At the 7th Economy and Development (ED) Council Meeting presided by the President in Malacañang Palace on Monday, economic managers said the country surpassed its target last year on job generation and poverty reduction.
The economic team’s report was relayed by Presidential Communications Office (PCO) Undersecretary and Palace Press officer Claire Castro, in a press briefing in Malacañang on Tuesday. Citing the report, she said the country’s unemployment rate went down to 4.7 percent in 2025 from 10.3 percent in 2020.
‘More Filipinos have jobs’
“This means more Filipinos have jobs,” Castro said.
Still quoting from the same report, she said the underemployment rate significantly dropped to 13.6 percent last year from 16.2 percent in 2020, indicating more Filipinos are finding suitable and sufficient employment.

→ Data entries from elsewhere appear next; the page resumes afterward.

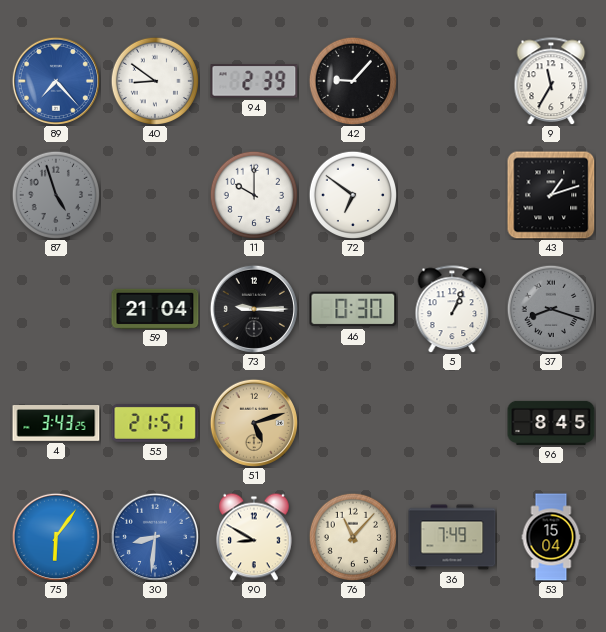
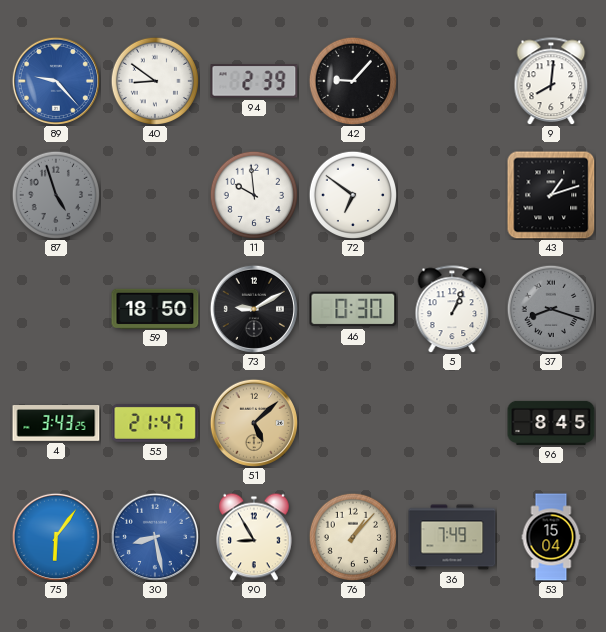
89: 7:23 -> 9:23
9: 11:35 -> 8:01
11: 10:00 -> 9:59
59: 21:04 -> 18:50
73: 9:15 -> 9:10
55: 21:51 -> 21:47
51: 5:12 -> 5:08
30: 8:31 -> 8:28
90: 8:50 -> 8:55
76: 11:07 -> 1:07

Castro emphasized the government’s commitment to creating more high-quality jobs and to further reducing poverty to a single-digit figure in 2028.
Poverty incidence decreased, inflation manageable
According to the economic team, Castro said the number of poor Filipinos decreased by 2.4 million from 2021 to 2023. Poverty incidence was at 17.5 million in 2023, lower than the 19.9 million recorded in 2021.
At the same time, inflation remains manageable.
She said part of the administration’s strategic priorities for 2026 to 2028 includes accelerating the implementation of critical programs, activities, and projects (PAP) to address issues in priority sectors such as health, education, agriculture, and social protection.
For the medium term, Castro said the government aims to anchor PAP implementation on good governance principles by maximizing the use of technology, ensuring optimal use of resources, and delivering critical government services efficiently.